(Source records begins)
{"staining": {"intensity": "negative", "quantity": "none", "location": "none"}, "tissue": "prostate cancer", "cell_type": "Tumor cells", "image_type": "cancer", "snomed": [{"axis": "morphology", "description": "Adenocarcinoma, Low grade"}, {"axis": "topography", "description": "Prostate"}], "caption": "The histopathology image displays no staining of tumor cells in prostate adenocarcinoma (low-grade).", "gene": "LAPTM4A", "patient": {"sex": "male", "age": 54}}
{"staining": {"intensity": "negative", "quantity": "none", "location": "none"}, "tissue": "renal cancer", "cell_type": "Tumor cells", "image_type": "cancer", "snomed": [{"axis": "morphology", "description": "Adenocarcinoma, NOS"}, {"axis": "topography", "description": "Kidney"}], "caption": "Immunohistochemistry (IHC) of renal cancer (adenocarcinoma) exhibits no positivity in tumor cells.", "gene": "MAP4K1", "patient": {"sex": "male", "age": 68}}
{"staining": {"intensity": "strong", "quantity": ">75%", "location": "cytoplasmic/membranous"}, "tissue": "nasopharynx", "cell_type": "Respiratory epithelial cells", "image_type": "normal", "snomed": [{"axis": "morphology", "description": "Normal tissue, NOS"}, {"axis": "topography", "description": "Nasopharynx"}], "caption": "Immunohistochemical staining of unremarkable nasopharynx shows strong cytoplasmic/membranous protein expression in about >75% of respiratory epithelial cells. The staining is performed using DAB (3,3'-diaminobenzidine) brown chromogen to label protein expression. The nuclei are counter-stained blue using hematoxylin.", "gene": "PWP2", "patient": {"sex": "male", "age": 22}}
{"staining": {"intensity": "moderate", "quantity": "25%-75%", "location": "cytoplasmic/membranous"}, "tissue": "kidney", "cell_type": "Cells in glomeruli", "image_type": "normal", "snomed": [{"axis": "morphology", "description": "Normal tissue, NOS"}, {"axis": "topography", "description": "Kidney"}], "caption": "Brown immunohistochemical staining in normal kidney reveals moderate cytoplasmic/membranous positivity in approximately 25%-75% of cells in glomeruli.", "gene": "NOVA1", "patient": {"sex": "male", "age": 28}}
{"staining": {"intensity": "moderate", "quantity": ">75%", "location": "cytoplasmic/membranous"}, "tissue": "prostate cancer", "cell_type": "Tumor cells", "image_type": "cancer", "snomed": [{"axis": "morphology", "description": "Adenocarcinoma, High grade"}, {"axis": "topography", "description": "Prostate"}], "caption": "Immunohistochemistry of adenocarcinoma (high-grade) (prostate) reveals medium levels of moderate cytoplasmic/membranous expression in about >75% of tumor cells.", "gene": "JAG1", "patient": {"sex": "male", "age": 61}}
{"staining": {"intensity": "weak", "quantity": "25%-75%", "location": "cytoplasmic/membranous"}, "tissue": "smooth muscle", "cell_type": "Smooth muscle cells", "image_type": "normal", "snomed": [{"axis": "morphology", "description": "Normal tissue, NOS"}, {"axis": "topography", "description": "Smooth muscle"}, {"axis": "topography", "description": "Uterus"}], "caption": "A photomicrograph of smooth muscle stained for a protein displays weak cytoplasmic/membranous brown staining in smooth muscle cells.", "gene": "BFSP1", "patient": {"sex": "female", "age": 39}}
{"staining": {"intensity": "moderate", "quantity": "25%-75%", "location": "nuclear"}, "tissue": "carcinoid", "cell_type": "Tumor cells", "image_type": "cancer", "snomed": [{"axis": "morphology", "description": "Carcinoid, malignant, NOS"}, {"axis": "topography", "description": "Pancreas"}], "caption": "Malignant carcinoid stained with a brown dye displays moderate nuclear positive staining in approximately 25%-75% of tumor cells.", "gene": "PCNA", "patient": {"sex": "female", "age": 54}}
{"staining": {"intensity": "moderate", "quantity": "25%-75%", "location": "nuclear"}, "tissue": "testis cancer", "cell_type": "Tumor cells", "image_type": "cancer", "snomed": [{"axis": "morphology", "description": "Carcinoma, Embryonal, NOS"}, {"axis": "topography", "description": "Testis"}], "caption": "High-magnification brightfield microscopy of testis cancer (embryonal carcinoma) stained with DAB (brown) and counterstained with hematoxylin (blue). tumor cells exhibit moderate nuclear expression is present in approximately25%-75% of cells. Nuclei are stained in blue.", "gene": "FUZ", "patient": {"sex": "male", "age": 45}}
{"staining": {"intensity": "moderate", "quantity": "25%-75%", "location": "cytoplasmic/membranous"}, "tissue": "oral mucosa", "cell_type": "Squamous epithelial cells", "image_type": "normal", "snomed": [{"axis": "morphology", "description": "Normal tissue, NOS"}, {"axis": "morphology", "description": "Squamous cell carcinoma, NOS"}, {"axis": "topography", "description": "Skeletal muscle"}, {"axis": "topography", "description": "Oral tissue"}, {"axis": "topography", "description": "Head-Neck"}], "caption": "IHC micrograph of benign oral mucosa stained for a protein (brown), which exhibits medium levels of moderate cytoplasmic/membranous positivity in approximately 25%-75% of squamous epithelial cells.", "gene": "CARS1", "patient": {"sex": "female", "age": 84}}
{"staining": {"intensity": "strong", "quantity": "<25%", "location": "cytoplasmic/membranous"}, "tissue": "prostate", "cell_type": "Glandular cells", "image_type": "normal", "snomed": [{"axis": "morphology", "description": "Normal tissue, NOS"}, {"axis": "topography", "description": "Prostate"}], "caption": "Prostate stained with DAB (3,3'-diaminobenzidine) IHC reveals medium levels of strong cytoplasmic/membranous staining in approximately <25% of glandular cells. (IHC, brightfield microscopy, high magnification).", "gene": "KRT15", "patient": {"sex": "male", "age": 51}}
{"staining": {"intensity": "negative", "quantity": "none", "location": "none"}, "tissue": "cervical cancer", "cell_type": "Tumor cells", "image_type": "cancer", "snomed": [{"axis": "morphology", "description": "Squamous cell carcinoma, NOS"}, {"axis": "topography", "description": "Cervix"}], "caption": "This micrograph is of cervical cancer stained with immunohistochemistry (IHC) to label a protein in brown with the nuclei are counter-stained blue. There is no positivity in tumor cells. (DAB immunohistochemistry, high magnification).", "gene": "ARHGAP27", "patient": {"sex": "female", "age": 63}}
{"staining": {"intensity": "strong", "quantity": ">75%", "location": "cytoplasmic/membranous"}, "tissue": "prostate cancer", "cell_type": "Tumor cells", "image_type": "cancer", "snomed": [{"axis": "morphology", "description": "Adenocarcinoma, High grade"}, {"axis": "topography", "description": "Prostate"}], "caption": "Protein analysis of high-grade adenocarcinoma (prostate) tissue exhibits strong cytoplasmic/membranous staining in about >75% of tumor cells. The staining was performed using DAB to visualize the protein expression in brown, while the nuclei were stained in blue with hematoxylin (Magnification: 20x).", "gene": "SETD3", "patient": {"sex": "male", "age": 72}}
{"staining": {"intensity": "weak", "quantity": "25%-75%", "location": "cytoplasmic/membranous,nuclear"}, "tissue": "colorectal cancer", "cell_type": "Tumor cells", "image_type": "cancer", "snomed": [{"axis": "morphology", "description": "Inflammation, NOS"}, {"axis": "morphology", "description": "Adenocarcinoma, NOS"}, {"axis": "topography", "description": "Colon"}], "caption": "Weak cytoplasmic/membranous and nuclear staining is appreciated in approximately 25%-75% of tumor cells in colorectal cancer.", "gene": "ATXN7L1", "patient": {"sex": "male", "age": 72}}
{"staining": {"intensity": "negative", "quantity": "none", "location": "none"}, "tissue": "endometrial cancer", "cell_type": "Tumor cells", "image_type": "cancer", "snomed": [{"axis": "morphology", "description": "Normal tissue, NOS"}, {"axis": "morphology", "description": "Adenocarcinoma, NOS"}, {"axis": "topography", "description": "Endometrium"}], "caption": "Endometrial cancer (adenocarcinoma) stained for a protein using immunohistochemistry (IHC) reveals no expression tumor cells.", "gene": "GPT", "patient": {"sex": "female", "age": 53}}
(Source records ends)
Your assignment: Please state the number of lines in the data above that hold the word "nuclear", without any other text.

Answer for the task: 3